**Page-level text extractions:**

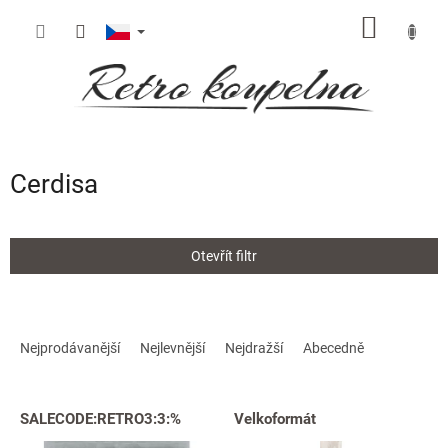
Přejít
NÁKUP
na
obsah
KOŠÍK
Cerdisa
Otevřít filtr
Ř
a
Nejprodávanější
Nejlevnější
Nejdražší
Abecedně
z
e
V
n
SALECODE:RETRO3:3:%
Velkoformát
ý
í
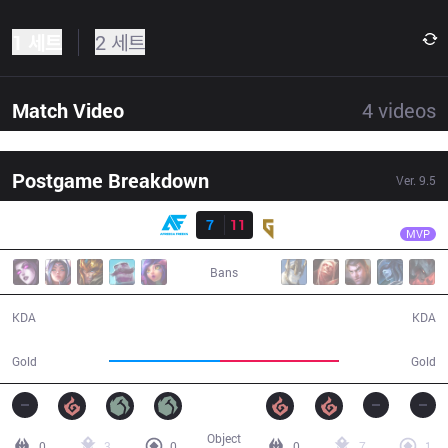
1 세트
2 세트
Match Video
4
videos
Postgame Breakdown
Ver.
9.5
결과
GEN
Ruler
AF
7
11
GEN
35:59
MVP
Bans
7 / 11 / 18
11 / 7 / 29
KDA
KDA
59,355
63,486
Gold
Gold
Object
0
3
0
0
7
1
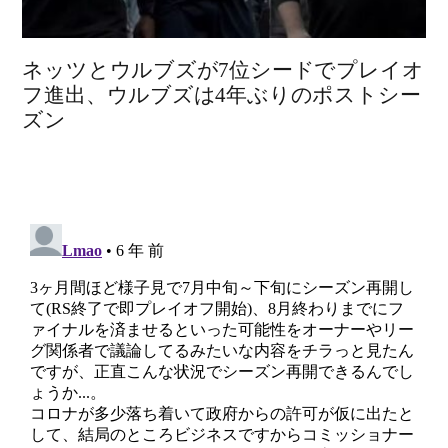
ネッツとウルブズが7位シードでプレイオ
フ進出、ウルブズは4年ぶりのポストシー
ズン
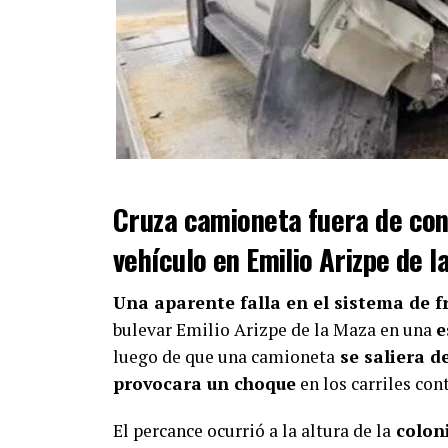
Cruza camioneta fuera de con
vehículo en Emilio Arizpe de l
Una aparente falla en el sistema de f
bulevar Emilio Arizpe de la Maza en una
e
luego de que una camioneta
se saliera d
provocara un choque
en los carriles cont
El percance ocurrió a la altura de la
coloni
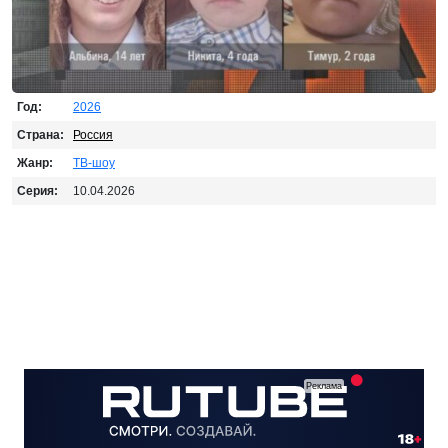
Год:
2026
Страна:
Россия
Жанр:
ТВ-шоу
Серия:
10.04.2026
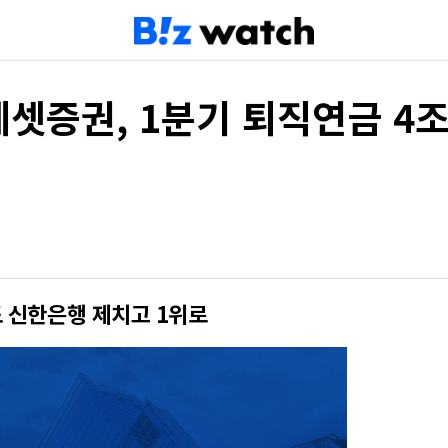
셋증권, 1분기 퇴직연금 4조원
도 신한은행 제치고 1위로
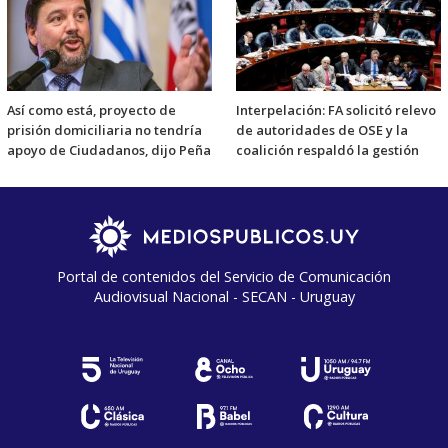
Así como está, proyecto de
Interpelación: FA solicitó relevo
prisión domiciliaria no tendría
de autoridades de OSE y la
apoyo de Ciudadanos, dijo Peña
coalición respaldó la gestión
Portal de contenidos del Servicio de Comunicación
Audiovisual Nacional - SECAN - Uruguay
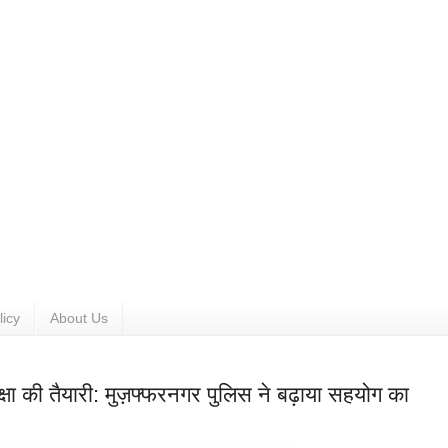
licy
About Us
क्षा की तैयारी: मुज़फ्फरनगर पुलिस ने बढ़ाया सहयोग का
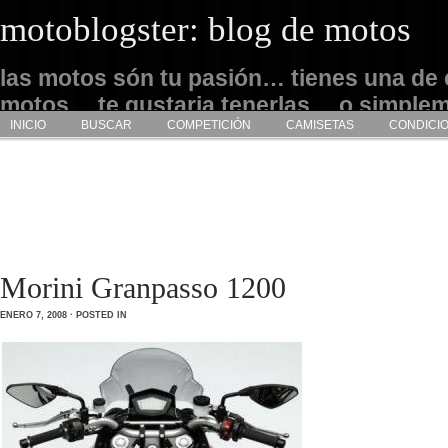
motoblogster: blog de motos
las motos són tu pasión… tienes una de 
motos… te gustaria tenerlas… o simple
INICIO
BUSCAR
COMPETICIÓN
CAMISETAS
CONDICI
admirarlas… este es tu sitio
Morini Granpasso 1200
ENERO 7, 2008 · POSTED IN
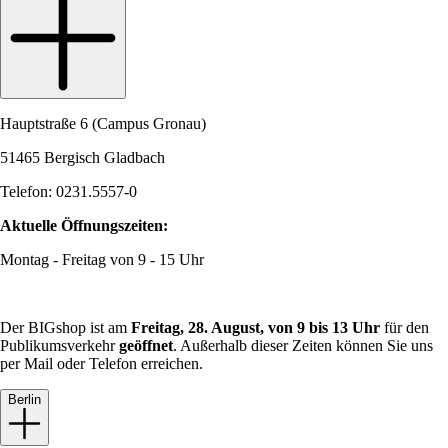
Hauptstraße 6 (Campus Gronau)
51465 Bergisch Gladbach
Telefon: 0231.5557-0
Aktuelle Öffnungszeiten:
Montag - Freitag von 9 - 15 Uhr
Der BIGshop ist am
Freitag, 28. August, von 9 bis 13 Uhr
für den
Publikumsverkehr
geöffnet
. Außerhalb dieser Zeiten können Sie uns
per Mail oder Telefon erreichen.
Berlin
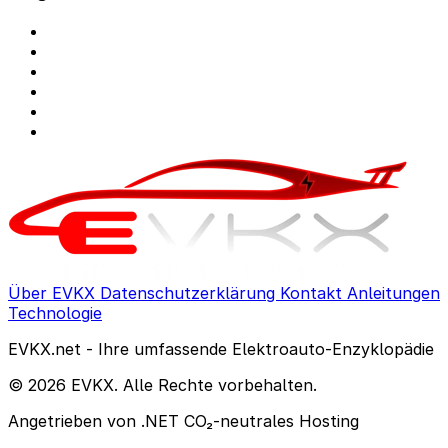
Über EVKX
Datenschutzerklärung
Kontakt
Anleitungen
Technologie
EVKX.net - Ihre umfassende Elektroauto-Enzyklopädie
© 2026 EVKX. Alle Rechte vorbehalten.
Angetrieben von .NET
CO₂-neutrales Hosting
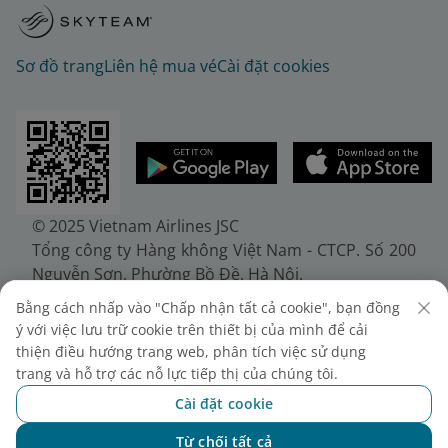
Sơ đồ trang
Liên hệ mua vé
Cài đặt cookies
© 2025 Vietnam Airlines JSC
Tổng công ty Hàng không Việt Nam - CTCP. Số 200
Nguyễn Sơn, Phường Bồ Đề, Hà Nội.
Điện thoại: (+84-24) 38272289. Fax: (+84-24)
Bằng cách nhấp vào "Chấp nhận tất cả cookie", bạn đồng
38722375
ý với việc lưu trữ cookie trên thiết bị của mình để cải
Giấy chứng nhận đăng ký doanh nghiệp, mã số
thiện điều hướng trang web, phân tích việc sử dụng
doanh nghiệp 0100107518, đăng ký lần đầu ngày
trang và hỗ trợ các nỗ lực tiếp thị của chúng tôi.
30/6/2010, đăng ký thay đổi lần thứ 10 ngày
Cài đặt cookie
24/7/2025, cấp bởi Sở Tài chính Thành phố Hà Nội.
Từ chối tất cả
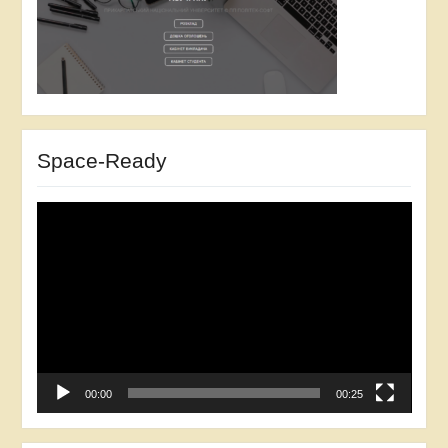
Space-Ready
Відеопрогравач
00:00
00:25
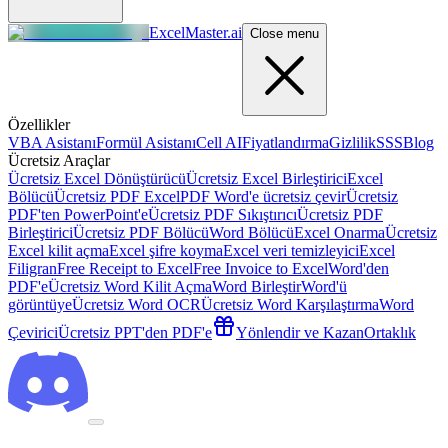
ExcelMaster.ai
Close menu
Özellikler
VBA Asistanı
Formül Asistanı
Cell AI
Fiyatlandırma
Gizlilik
SSS
Blog
Ücretsiz Araçlar
Ücretsiz Excel Dönüştürücü
Ücretsiz Excel Birleştirici
Excel
Bölücü
Ücretsiz PDF Excel
PDF Word'e ücretsiz çevir
Ücretsiz
PDF'ten PowerPoint'e
Ücretsiz PDF Sıkıştırıcı
Ücretsiz PDF
Birleştirici
Ücretsiz PDF Bölücü
Word Bölücü
Excel Onarma
Ücretsiz
Excel kilit açma
Excel şifre koyma
Excel veri temizleyici
Excel
Filigran
Free Receipt to Excel
Free Invoice to Excel
Word'den
PDF'e
Ücretsiz Word Kilit Açma
Word Birleştir
Word'ü
görüntüye
Ücretsiz Word OCR
Ücretsiz Word Karşılaştırma
Word
Çevirici
Ücretsiz PPT'den PDF'e
Yönlendir ve Kazan
Ortaklık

**TASK:** Print every line of text from the records above exactly as they appear, leaving out the pictures.

**SOLUTION FOR THIS TASK:**
Přejít
NÁKUP
na
obsah
KOŠÍK
Cerdisa
Otevřít filtr
Ř
a
Nejprodávanější
Nejlevnější
Nejdražší
Abecedně
z
e
V
n
SALECODE:RETRO3:3:%
Velkoformát
ý
í
1 세트
2 세트
Match Video
4
videos
Postgame Breakdown
Ver.
9.5
결과
GEN
Ruler
AF
7
11
GEN
35:59
MVP
Bans
7 / 11 / 18
11 / 7 / 29
KDA
KDA
59,355
63,486
Gold
Gold
Object
0
3
0
0
7
1
ネッツとウルブズが7位シードでプレイオ
フ進出、ウルブズは4年ぶりのポストシー
ズン
Cruza camioneta fuera de con
vehículo en Emilio Arizpe de l
Una aparente falla en el sistema de f
bulevar Emilio Arizpe de la Maza en una
e
luego de que una camioneta
se saliera d
provocara un choque
en los carriles cont
El percance ocurrió a la altura de la
coloni
Год:
2026
Страна:
Россия
Жанр:
ТВ-шоу
Серия:
10.04.2026
셋증권, 1분기 퇴직연금 4조원
도 신한은행 제치고 1위로
Así como está, proyecto de
Interpelación: FA solicitó relevo
prisión domiciliaria no tendría
de autoridades de OSE y la
apoyo de Ciudadanos, dijo Peña
coalición respaldó la gestión
Portal de contenidos del Servicio de Comunicación
Audiovisual Nacional - SECAN - Uruguay
licy
About Us
क्षा की तैयारी: मुज़फ्फरनगर पुलिस ने बढ़ाया सहयोग का
motoblogster: blog de motos
las motos són tu pasión… tienes una de 
motos… te gustaria tenerlas… o simple
INICIO
BUSCAR
COMPETICIÓN
CAMISETAS
CONDICI
admirarlas… este es tu sitio
Morini Granpasso 1200
ENERO 7, 2008 · POSTED IN
Hauptstraße 6 (Campus Gronau)
51465 Bergisch Gladbach
Telefon: 0231.5557-0
Aktuelle Öffnungszeiten:
Montag - Freitag von 9 - 15 Uhr
Der BIGshop ist am
Freitag, 28. August, von 9 bis 13 Uhr
für den
Publikumsverkehr
geöffnet
. Außerhalb dieser Zeiten können Sie uns
per Mail oder Telefon erreichen.
Berlin
Über EVKX
Datenschutzerklärung
Kontakt
Anleitungen
Technologie
EVKX.net - Ihre umfassende Elektroauto-Enzyklopädie
© 2026 EVKX. Alle Rechte vorbehalten.
Angetrieben von .NET
CO₂-neutrales Hosting
Sơ đồ trang
Liên hệ mua vé
Cài đặt cookies
© 2025 Vietnam Airlines JSC
Tổng công ty Hàng không Việt Nam - CTCP. Số 200
Nguyễn Sơn, Phường Bồ Đề, Hà Nội.
Điện thoại: (+84-24) 38272289. Fax: (+84-24)
Bằng cách nhấp vào "Chấp nhận tất cả cookie", bạn đồng
38722375
ý với việc lưu trữ cookie trên thiết bị của mình để cải
Giấy chứng nhận đăng ký doanh nghiệp, mã số
thiện điều hướng trang web, phân tích việc sử dụng
doanh nghiệp 0100107518, đăng ký lần đầu ngày
trang và hỗ trợ các nỗ lực tiếp thị của chúng tôi.
30/6/2010, đăng ký thay đổi lần thứ 10 ngày
Cài đặt cookie
24/7/2025, cấp bởi Sở Tài chính Thành phố Hà Nội.
Từ chối tất cả
Space-Ready
Відеопрогравач
00:00
00:25
ExcelMaster.ai
Close menu
Özellikler
VBA Asistanı
Formül Asistanı
Cell AI
Fiyatlandırma
Gizlilik
SSS
Blog
Ücretsiz Araçlar
Ücretsiz Excel Dönüştürücü
Ücretsiz Excel Birleştirici
Excel
Bölücü
Ücretsiz PDF Excel
PDF Word'e ücretsiz çevir
Ücretsiz
PDF'ten PowerPoint'e
Ücretsiz PDF Sıkıştırıcı
Ücretsiz PDF
Birleştirici
Ücretsiz PDF Bölücü
Word Bölücü
Excel Onarma
Ücretsiz
Excel kilit açma
Excel şifre koyma
Excel veri temizleyici
Excel
Filigran
Free Receipt to Excel
Free Invoice to Excel
Word'den
PDF'e
Ücretsiz Word Kilit Açma
Word Birleştir
Word'ü
görüntüye
Ücretsiz Word OCR
Ücretsiz Word Karşılaştırma
Word
Çevirici
Ücretsiz PPT'den PDF'e
Yönlendir ve Kazan
Ortaklık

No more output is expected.